There were street sounds in the background when Schwegler answered. He must be walking, Scorpion thought.

“Flagstaff,” he said. “There's a storm coming. I told Shaefer to pull the Gnomes.”

“It appears there is confusion on this,” Schwegler said carefully, clearly aware of the disagreement going on back at Langley.

“I'm the field op. You don't want your people walking in a mine field.” In the background, he could hear the final boarding call for his flight.

“My feelings also.
Ein genuss
, my friend,” Schwegler said. It's been a pleasure.

“See you around,” Scorpion said, ending the call and slipping onto the boarding bridge as they were about to close the gate.

F
lying into Barcelona at dusk, he could see the strings of lights on the boulevards and along the line of the shore, the spires of the Sagrada Familia church and the phallic shape of the Agbar Tower lit up like gold against a pink and purple sky.

He had a bad feeling about leaving the Gnomes behind in Zurich. Soames didn't get it. They were doing 24/7 surveillance on Norouzi, which made them easy to spot. And they were so obviously Americans, they stuck out like African-Americans at a Mormon convention. They couldn't even speak German. It made the hairs on the back of his neck stand on end. All he could do was hope to God he was wrong and that Shaefer was able to change Soames's mind, or even better, get to Harris and pull them out.

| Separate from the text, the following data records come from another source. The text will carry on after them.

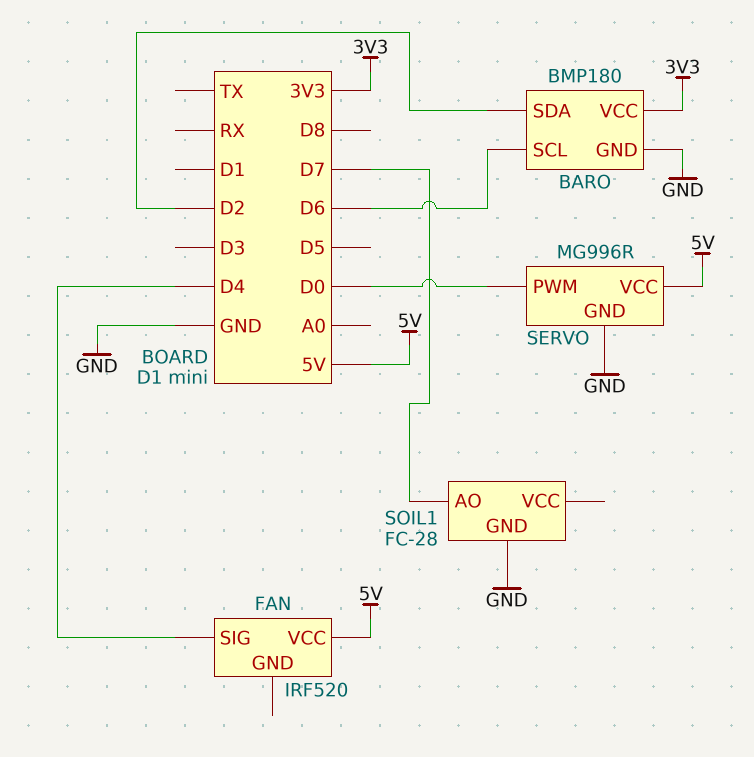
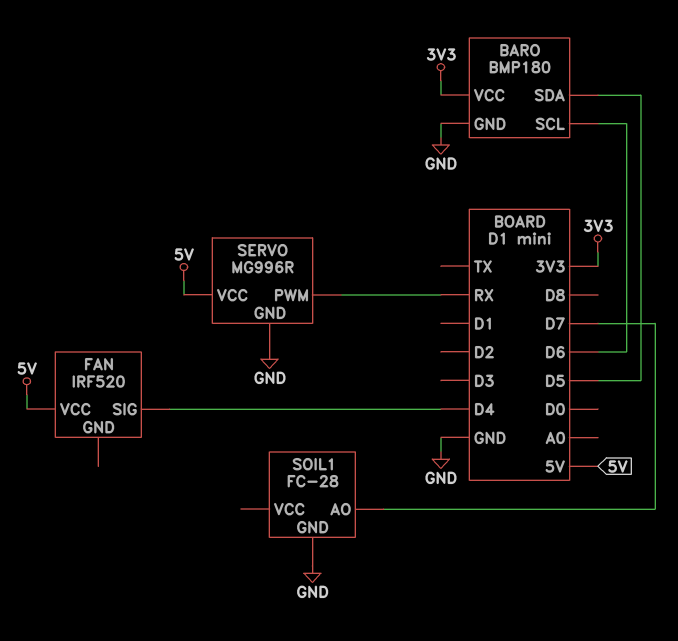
BARO pin SDA: D2 -> D5
SERVO pin PWM: D0 -> RX

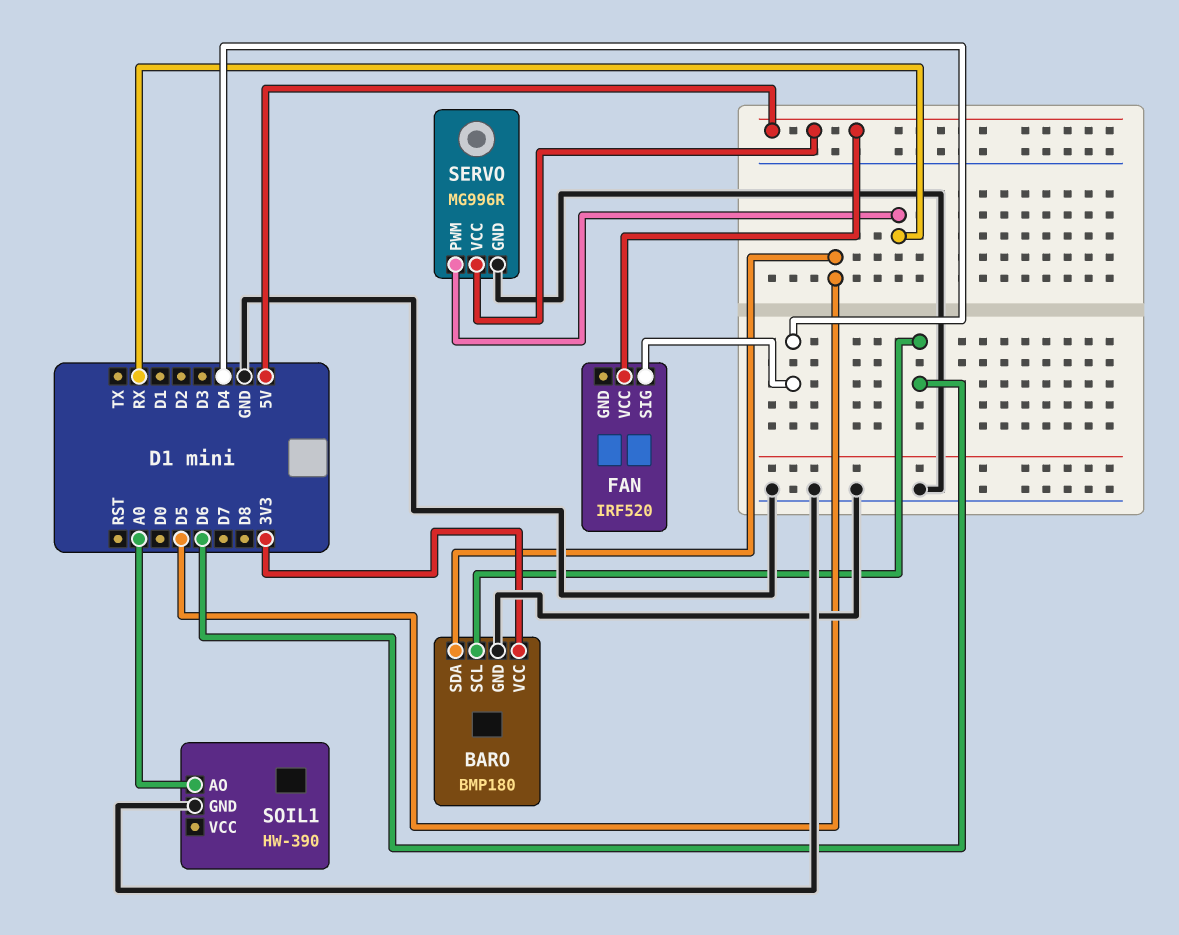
SOIL1: FC-28 -> HW-390
SOIL1 pin AO: D7 -> A0

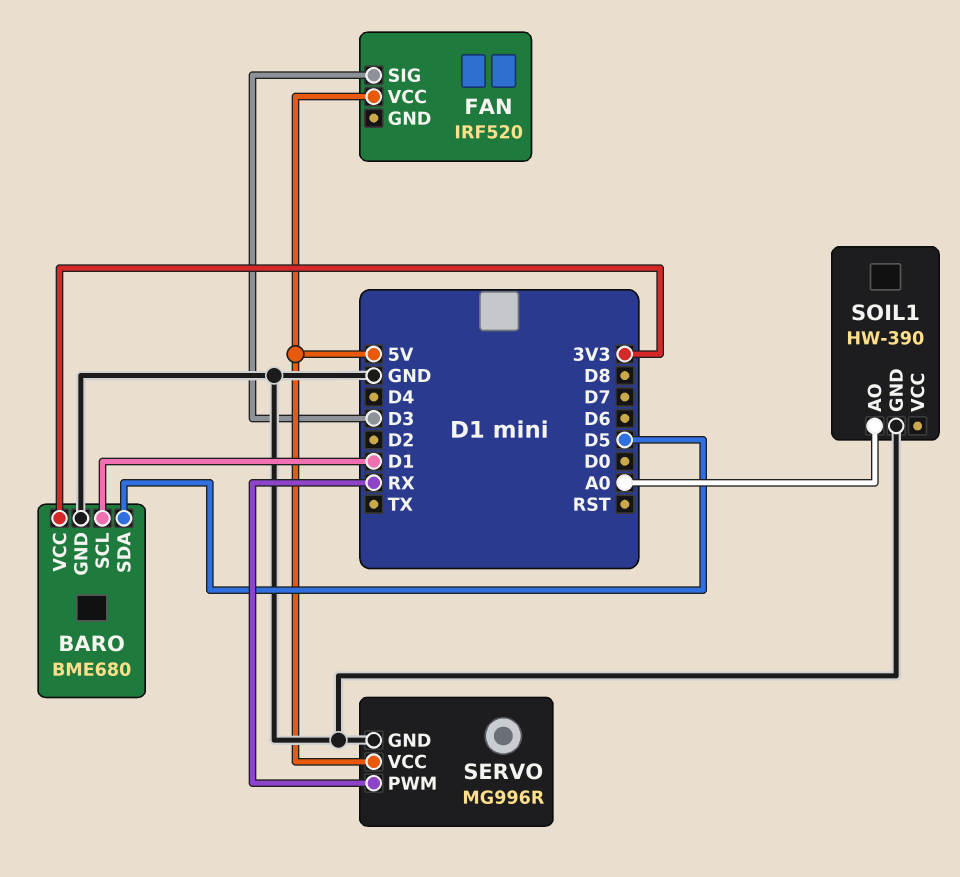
BARO: BMP180 -> BME680
BARO pin SCL: D6 -> D1
FAN pin SIG: D4 -> D3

The mission was getting to him. He thought about pulling out himself. It was all too improvised, too catch as can. Too much could go bad very fast—and no time to fix it. Think of something else, he told himself. Think of something good.

He leaned back in his seat and thought about Sandrine. He pictured her back in Africa outside the hospital tent at dusk, the refugee families around cooking fires, an acacia tree in the distance. A fantasy, he thought. She could be anywhere. For all he knew, she had gone back to her millionaire fiancé. Be a damned sight more sensible than waiting around for him. Except he didn't think she had. That wasn't her.

The flight attendant announced on the intercom in Spanish, German, and English to prepare for landing. The plane made a wide turn as it descended to approach the airport. Through the window, he could see lights of the islands of Menorca and Mallorca against the darkening sky. Out of habit, he glanced at his watch: 6:14
P.M
. local time.

He had at most eight or nine days, probably less.